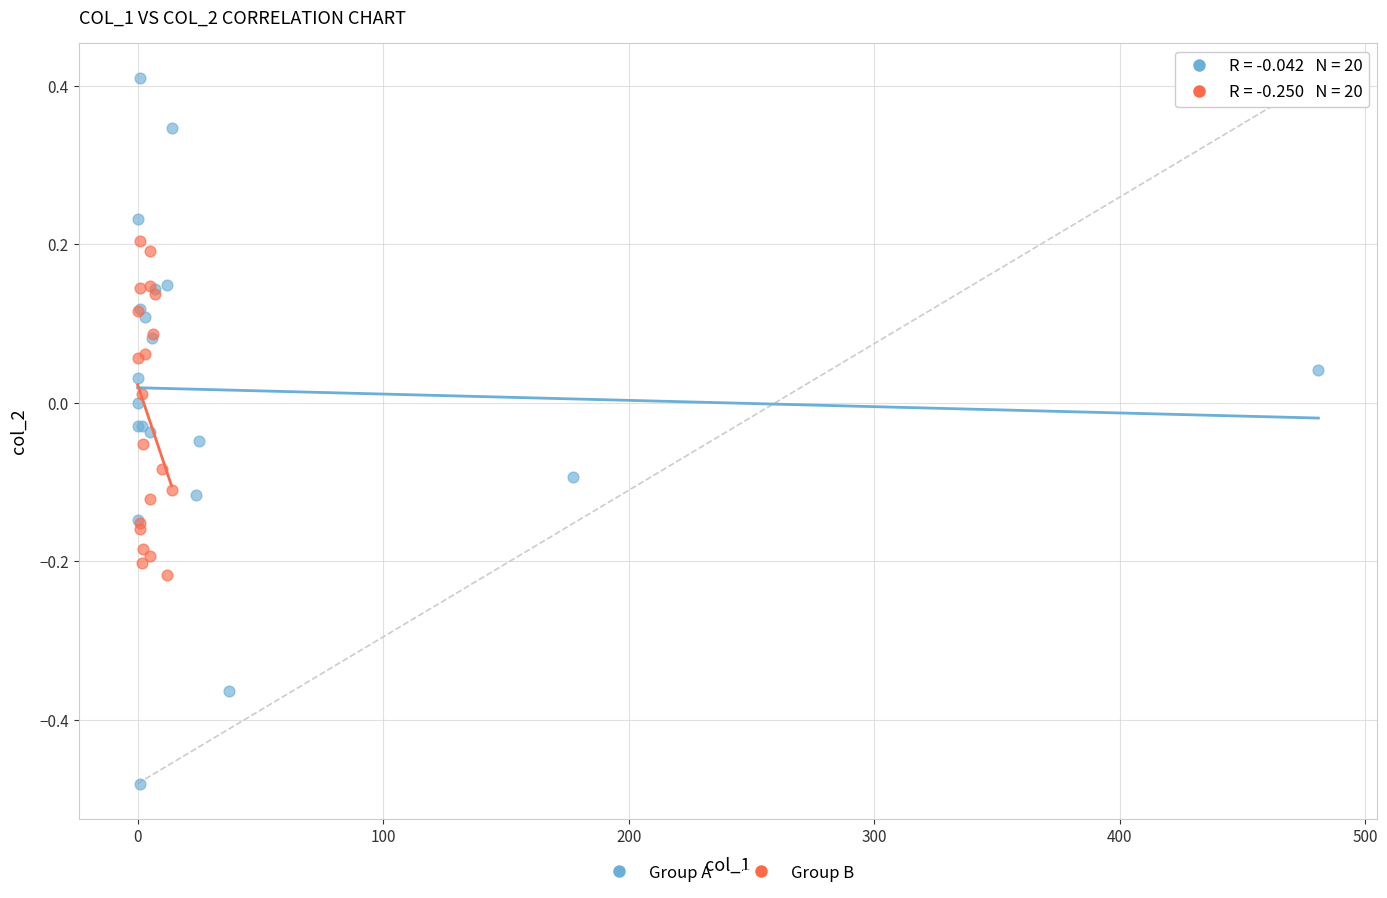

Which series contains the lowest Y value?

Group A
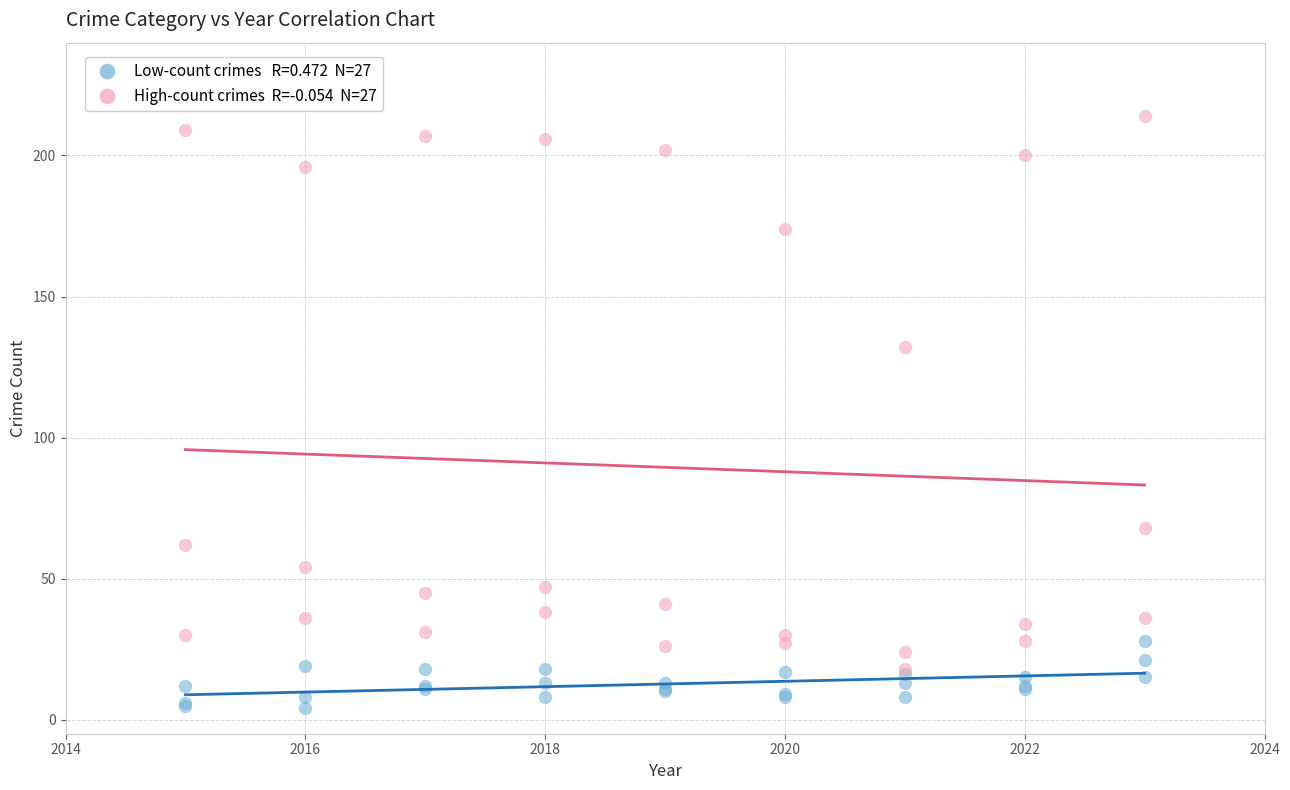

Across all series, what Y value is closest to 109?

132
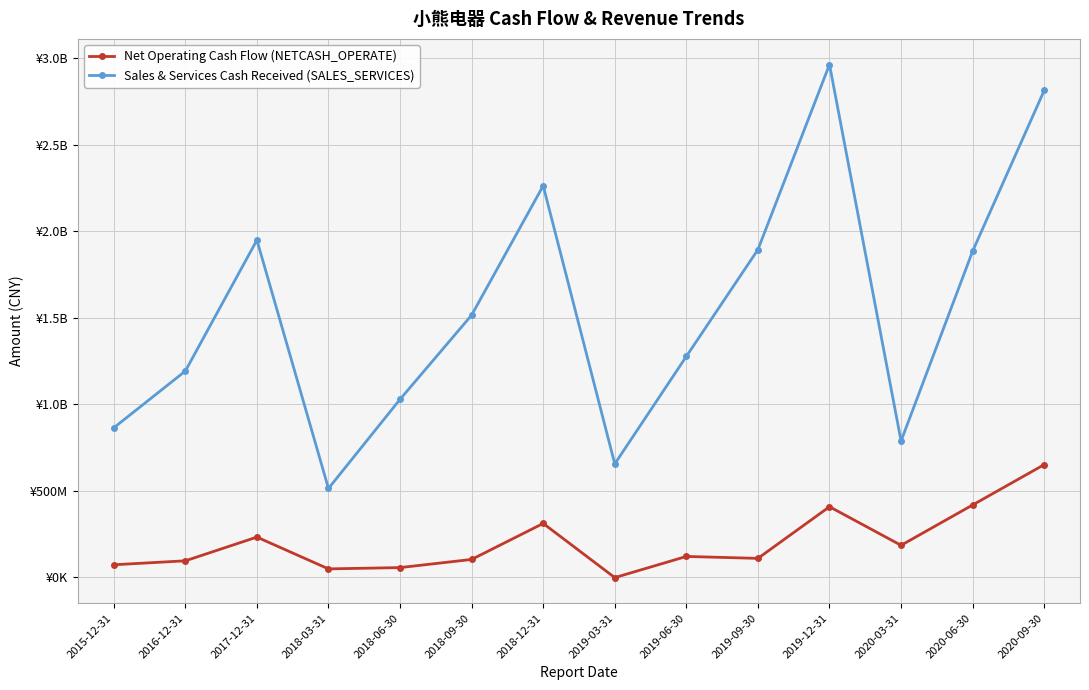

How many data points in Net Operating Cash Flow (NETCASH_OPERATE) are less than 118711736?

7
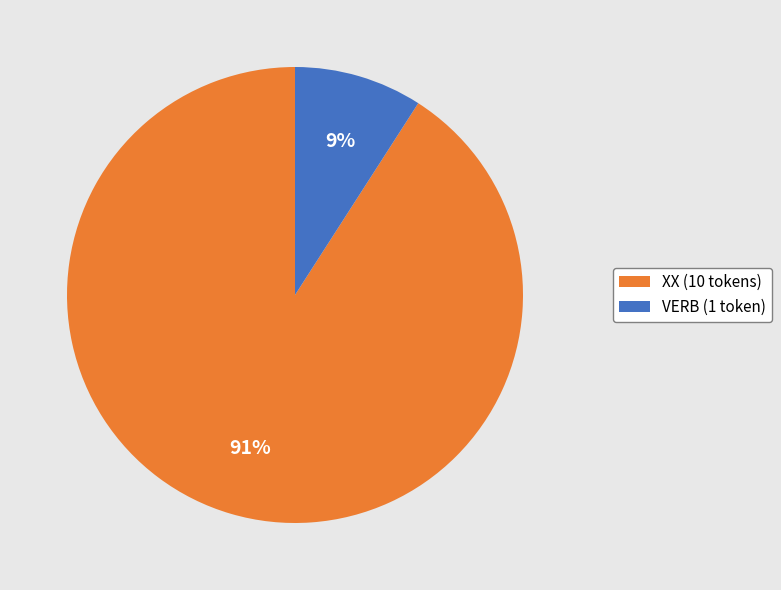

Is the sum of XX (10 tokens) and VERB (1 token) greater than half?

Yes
___
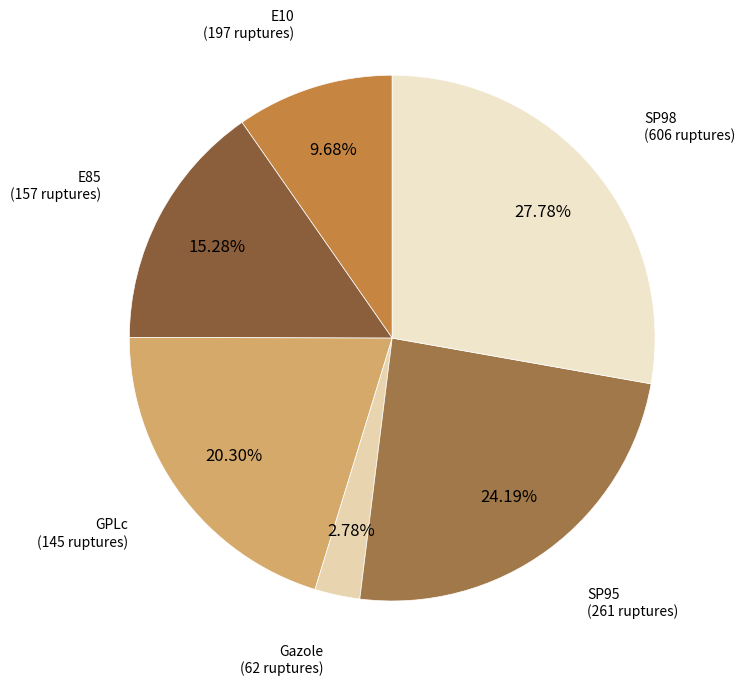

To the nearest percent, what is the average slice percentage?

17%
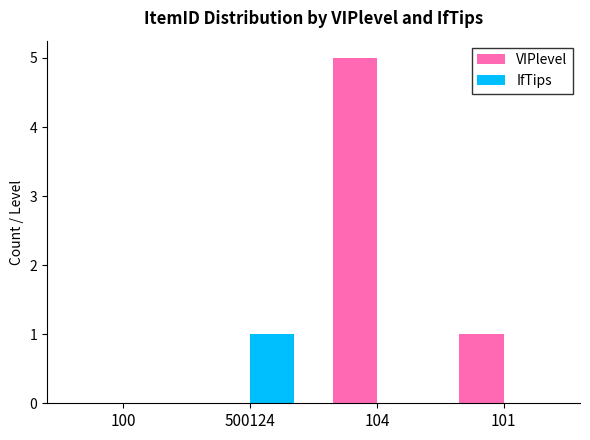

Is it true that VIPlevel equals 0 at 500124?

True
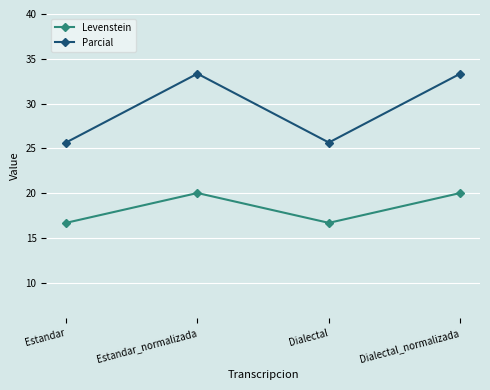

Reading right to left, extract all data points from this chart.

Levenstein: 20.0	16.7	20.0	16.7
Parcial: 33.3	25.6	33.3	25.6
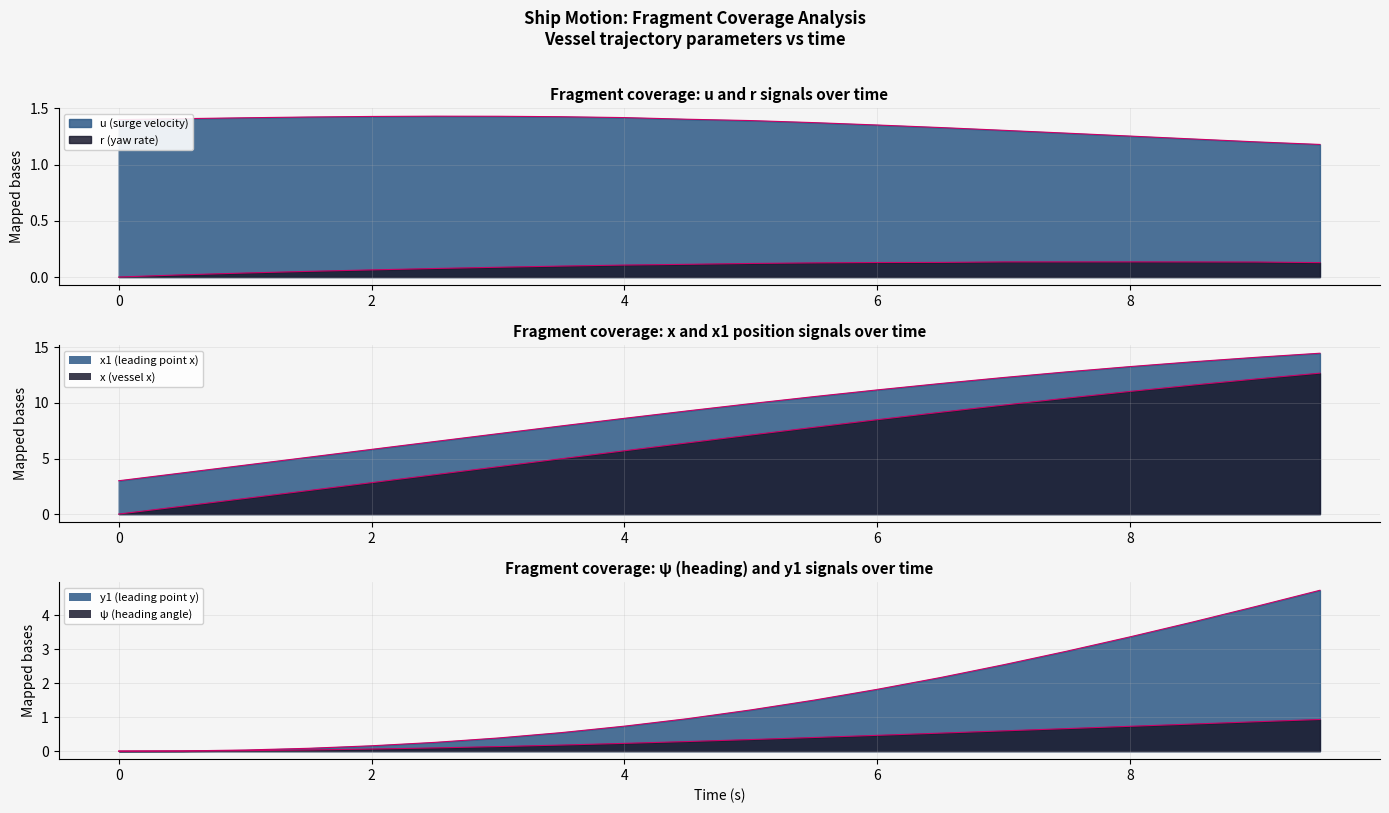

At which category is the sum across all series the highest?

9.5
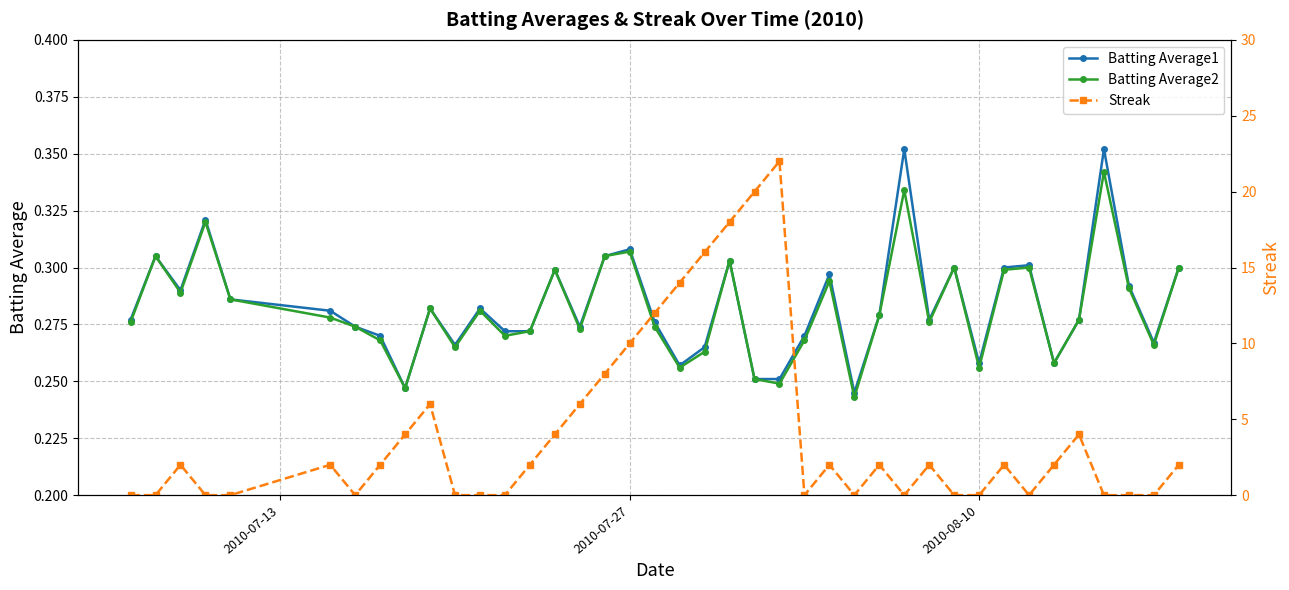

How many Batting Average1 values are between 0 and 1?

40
___
EXERCISE REQUIREMENTS:
Write out, word for word, the part of the rows above that opens with the line containing "Across all series, what" and closes with the line containing "Is the sum of", including both of those lines. Leave the pictures out of your answer.

COMPLETED TASK:
Across all series, what Y value is closest to 109?

132

How many data points in Net Operating Cash Flow (NETCASH_OPERATE) are less than 118711736?

7

Is the sum of XX (10 tokens) and VERB (1 token) greater than half?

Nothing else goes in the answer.